- INSTRUCTIONS FOR THE TASK -
From the lines below, reproduce word for word everything starting at the line that contains "Lopp 1, 2640 m auto, hög" and ending at the line that contains "た、札幌市内の学校では通学路の安全確保が難しい", including both of those lines. Leave the pictures out of your answer.

───── STUDY MATERIAL ─────

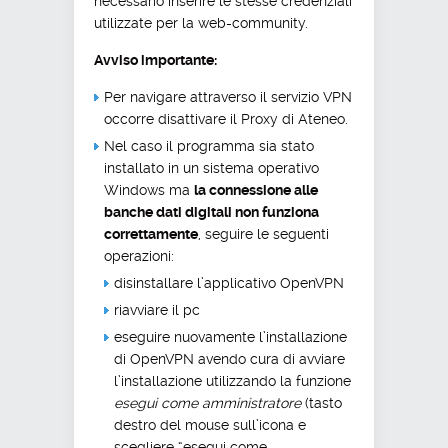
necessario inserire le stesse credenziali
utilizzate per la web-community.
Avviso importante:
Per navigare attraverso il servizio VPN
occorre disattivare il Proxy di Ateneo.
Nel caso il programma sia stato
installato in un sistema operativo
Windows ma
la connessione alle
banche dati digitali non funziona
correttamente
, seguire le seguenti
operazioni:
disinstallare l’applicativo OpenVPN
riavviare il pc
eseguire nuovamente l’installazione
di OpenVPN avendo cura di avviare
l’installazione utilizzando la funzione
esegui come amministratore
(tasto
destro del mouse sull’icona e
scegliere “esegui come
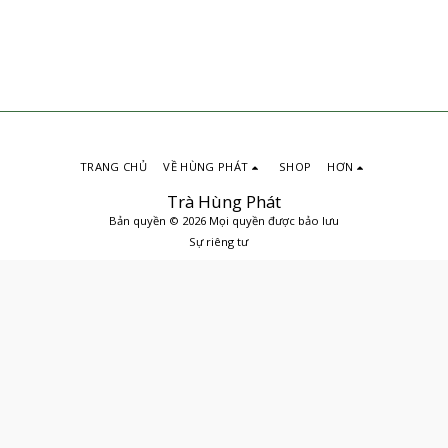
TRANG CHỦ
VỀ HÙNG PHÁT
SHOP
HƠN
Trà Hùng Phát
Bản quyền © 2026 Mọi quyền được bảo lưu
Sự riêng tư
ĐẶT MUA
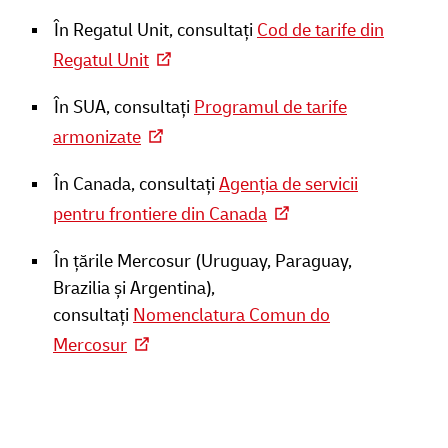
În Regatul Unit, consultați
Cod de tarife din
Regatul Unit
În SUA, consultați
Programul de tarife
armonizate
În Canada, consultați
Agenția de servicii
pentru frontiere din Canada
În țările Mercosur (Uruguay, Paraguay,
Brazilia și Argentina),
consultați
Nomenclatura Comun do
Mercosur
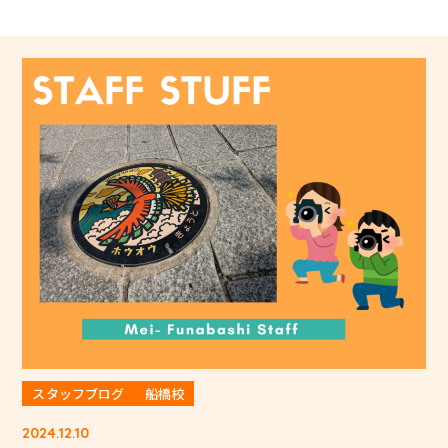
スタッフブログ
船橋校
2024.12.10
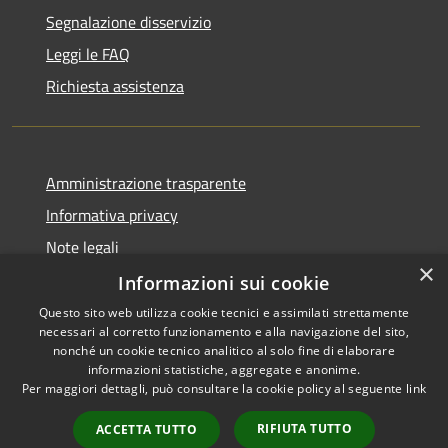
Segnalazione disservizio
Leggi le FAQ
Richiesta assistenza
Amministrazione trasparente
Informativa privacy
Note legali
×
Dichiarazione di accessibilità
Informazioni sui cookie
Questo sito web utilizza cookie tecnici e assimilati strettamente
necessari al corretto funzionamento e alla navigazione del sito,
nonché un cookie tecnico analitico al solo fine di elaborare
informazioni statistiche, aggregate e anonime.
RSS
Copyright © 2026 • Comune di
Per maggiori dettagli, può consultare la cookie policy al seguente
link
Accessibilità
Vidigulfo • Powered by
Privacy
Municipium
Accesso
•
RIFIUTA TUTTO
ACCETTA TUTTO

─────
───── STUDY MATERIAL ─────

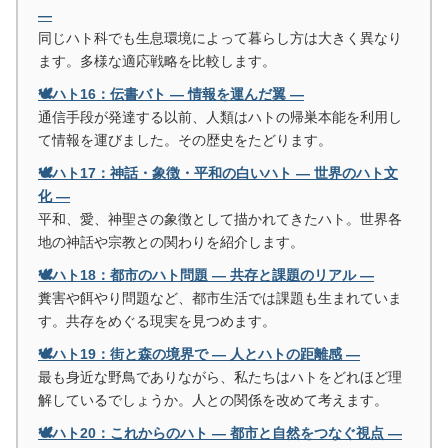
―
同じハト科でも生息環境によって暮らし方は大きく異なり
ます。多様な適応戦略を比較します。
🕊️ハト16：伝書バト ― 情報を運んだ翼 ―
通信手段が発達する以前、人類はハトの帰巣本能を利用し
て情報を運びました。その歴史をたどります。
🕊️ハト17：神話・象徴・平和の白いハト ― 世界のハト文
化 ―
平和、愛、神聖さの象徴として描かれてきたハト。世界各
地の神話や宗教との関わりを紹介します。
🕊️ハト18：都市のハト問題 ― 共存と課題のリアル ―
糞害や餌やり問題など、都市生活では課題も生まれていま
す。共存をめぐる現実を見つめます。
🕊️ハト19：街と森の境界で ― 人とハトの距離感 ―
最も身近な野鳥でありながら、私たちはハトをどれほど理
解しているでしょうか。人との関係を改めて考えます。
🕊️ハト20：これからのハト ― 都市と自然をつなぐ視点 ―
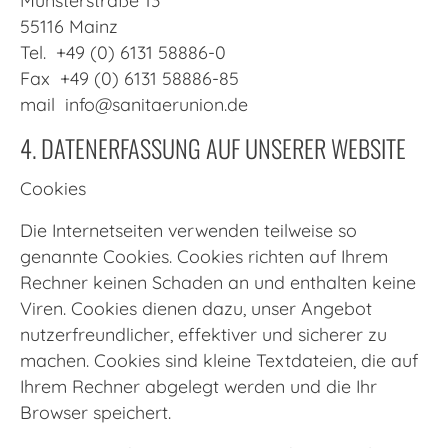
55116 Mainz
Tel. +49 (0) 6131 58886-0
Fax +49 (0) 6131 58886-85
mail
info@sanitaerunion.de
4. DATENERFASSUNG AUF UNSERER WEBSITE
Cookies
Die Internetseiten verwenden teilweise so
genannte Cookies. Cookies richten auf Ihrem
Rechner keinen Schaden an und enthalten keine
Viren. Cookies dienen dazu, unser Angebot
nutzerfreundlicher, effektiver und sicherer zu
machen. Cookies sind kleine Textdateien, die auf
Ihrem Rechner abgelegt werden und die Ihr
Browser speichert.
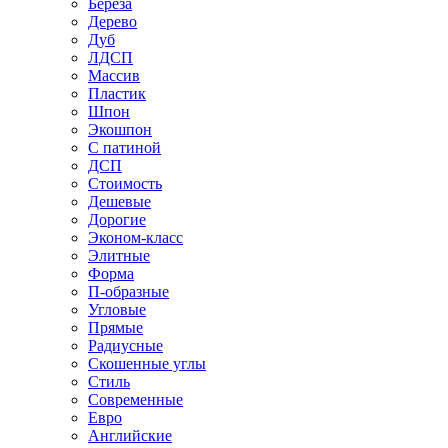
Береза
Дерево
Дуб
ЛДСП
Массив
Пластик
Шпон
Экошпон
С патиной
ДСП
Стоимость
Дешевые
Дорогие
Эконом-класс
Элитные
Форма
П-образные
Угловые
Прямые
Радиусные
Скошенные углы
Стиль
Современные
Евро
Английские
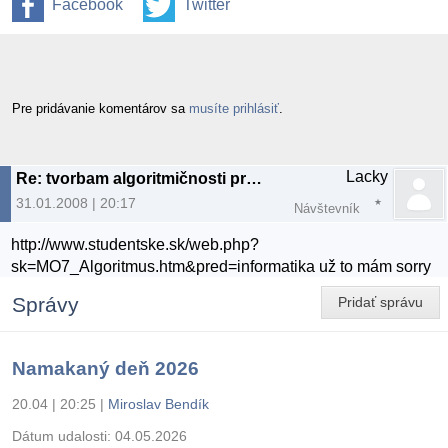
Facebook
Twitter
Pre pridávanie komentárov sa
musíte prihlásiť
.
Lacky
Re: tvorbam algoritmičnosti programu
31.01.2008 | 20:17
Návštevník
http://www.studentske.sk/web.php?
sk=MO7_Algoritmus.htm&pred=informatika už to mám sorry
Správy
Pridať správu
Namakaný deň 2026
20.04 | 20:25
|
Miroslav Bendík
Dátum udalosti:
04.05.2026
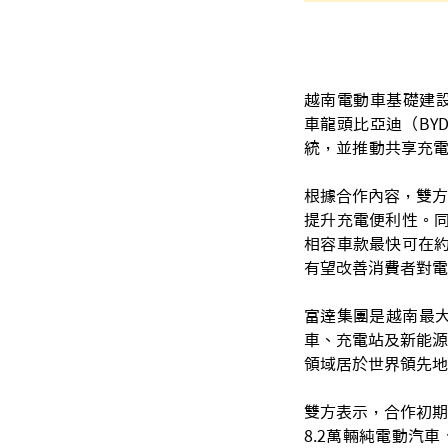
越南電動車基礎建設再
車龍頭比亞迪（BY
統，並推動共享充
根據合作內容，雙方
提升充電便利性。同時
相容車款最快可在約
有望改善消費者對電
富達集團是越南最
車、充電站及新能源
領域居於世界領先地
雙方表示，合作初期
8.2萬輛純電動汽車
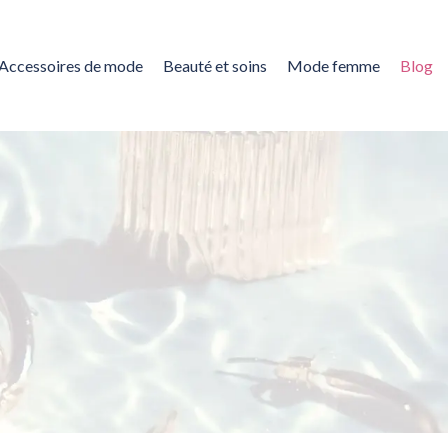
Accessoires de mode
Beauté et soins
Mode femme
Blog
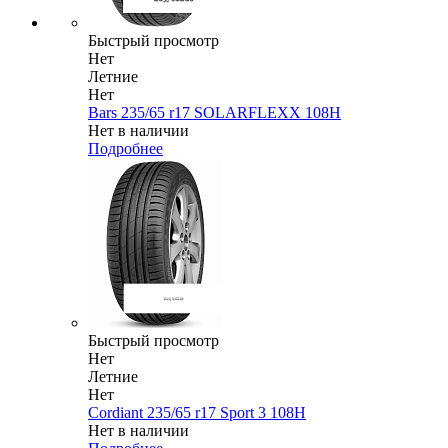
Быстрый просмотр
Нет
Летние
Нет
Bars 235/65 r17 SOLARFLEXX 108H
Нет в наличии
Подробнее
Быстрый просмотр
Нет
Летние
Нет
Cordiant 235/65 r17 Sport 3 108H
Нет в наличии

─────
───── STUDY MATERIAL ─────

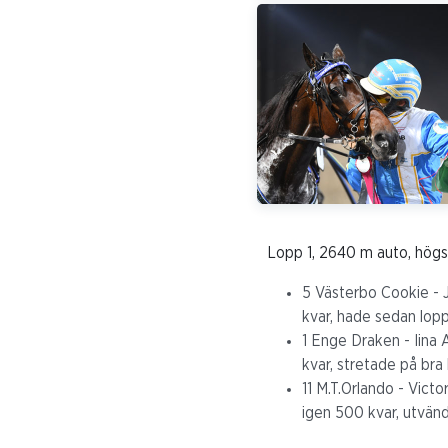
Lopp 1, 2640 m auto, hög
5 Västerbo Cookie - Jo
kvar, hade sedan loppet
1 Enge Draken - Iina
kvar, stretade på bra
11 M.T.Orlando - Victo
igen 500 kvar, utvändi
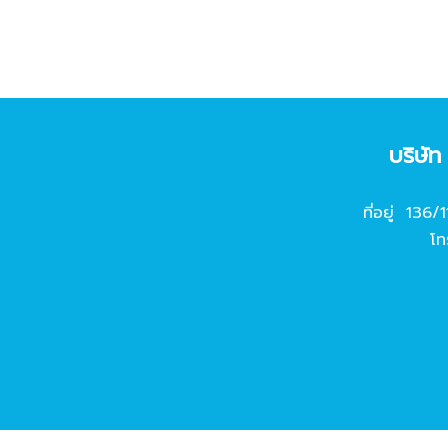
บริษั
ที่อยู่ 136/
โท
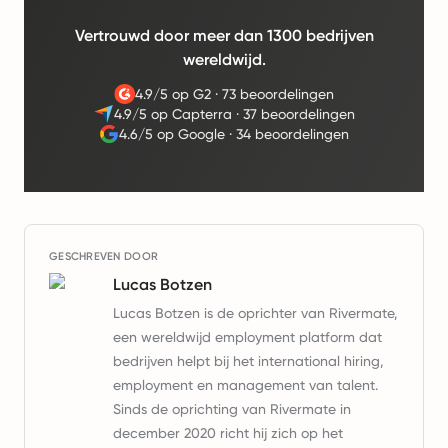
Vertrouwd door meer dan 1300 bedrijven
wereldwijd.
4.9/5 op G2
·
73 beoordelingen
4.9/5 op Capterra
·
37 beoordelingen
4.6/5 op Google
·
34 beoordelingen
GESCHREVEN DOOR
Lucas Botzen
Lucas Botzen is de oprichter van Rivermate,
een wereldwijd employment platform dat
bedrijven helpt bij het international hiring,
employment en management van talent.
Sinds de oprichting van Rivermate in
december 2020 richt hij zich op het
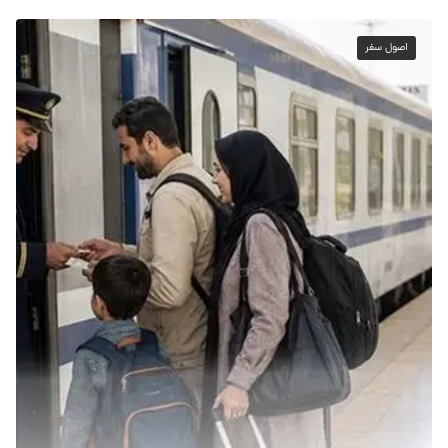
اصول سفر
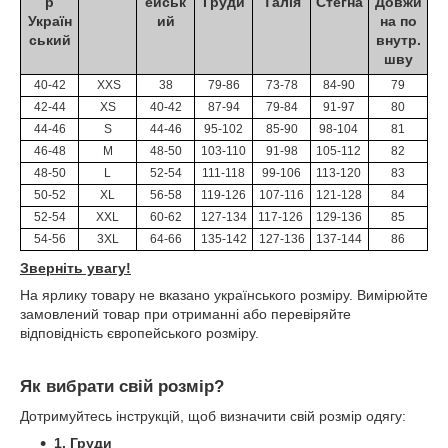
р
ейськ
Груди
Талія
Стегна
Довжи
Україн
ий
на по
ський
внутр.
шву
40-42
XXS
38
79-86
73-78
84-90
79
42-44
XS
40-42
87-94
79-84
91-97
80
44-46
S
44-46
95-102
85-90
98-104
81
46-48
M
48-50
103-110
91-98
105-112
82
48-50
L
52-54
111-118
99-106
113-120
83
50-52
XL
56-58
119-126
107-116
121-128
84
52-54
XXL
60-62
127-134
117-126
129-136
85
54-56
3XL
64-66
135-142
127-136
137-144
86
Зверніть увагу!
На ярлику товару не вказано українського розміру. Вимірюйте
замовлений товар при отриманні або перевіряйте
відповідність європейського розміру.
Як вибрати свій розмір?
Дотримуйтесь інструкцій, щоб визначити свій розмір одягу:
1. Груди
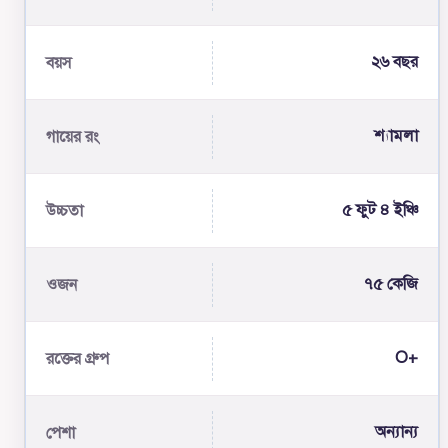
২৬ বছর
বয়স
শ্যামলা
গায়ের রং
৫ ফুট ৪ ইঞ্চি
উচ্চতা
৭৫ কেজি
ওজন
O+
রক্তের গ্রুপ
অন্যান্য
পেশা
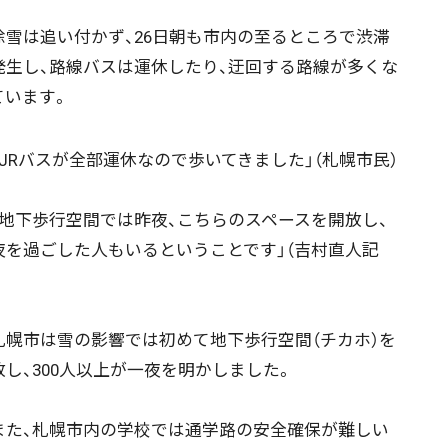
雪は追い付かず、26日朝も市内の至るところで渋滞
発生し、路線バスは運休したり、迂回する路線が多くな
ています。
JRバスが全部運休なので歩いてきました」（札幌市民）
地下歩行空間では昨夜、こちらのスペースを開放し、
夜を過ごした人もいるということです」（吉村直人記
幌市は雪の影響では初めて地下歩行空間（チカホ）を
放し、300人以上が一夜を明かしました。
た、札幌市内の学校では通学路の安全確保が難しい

─────

- TASK RESULT -
Lopp 1, 2640 m auto, hög
5 Västerbo Cookie - Jo
kvar, hade sedan loppet
1 Enge Draken - Iina
kvar, stretade på bra
11 M.T.Orlando - Victo
igen 500 kvar, utvändi
บริษั
ที่อยู่ 136/
โท
Vertrouwd door meer dan 1300 bedrijven
wereldwijd.
4.9/5 op G2
·
73 beoordelingen
4.9/5 op Capterra
·
37 beoordelingen
4.6/5 op Google
·
34 beoordelingen
GESCHREVEN DOOR
Lucas Botzen
Lucas Botzen is de oprichter van Rivermate,
een wereldwijd employment platform dat
bedrijven helpt bij het international hiring,
employment en management van talent.
Sinds de oprichting van Rivermate in
december 2020 richt hij zich op het
اصول سفر
р
ейськ
Груди
Талія
Стегна
Довжи
Україн
ий
на по
ський
внутр.
шву
40-42
XXS
38
79-86
73-78
84-90
79
42-44
XS
40-42
87-94
79-84
91-97
80
44-46
S
44-46
95-102
85-90
98-104
81
46-48
M
48-50
103-110
91-98
105-112
82
48-50
L
52-54
111-118
99-106
113-120
83
50-52
XL
56-58
119-126
107-116
121-128
84
52-54
XXL
60-62
127-134
117-126
129-136
85
54-56
3XL
64-66
135-142
127-136
137-144
86
Зверніть увагу!
На ярлику товару не вказано українського розміру. Вимірюйте
замовлений товар при отриманні або перевіряйте
відповідність європейського розміру.
Як вибрати свій розмір?
Дотримуйтесь інструкцій, щоб визначити свій розмір одягу:
1. Груди
২৬ বছর
বয়স
শ্যামলা
গায়ের রং
৫ ফুট ৪ ইঞ্চি
উচ্চতা
৭৫ কেজি
ওজন
O+
রক্তের গ্রুপ
অন্যান্য
পেশা
雪は追い付かず、26日朝も市内の至るところで渋滞
発生し、路線バスは運休したり、迂回する路線が多くな
ています。
JRバスが全部運休なので歩いてきました」（札幌市民）
地下歩行空間では昨夜、こちらのスペースを開放し、
夜を過ごした人もいるということです」（吉村直人記
幌市は雪の影響では初めて地下歩行空間（チカホ）を
放し、300人以上が一夜を明かしました。
た、札幌市内の学校では通学路の安全確保が難しい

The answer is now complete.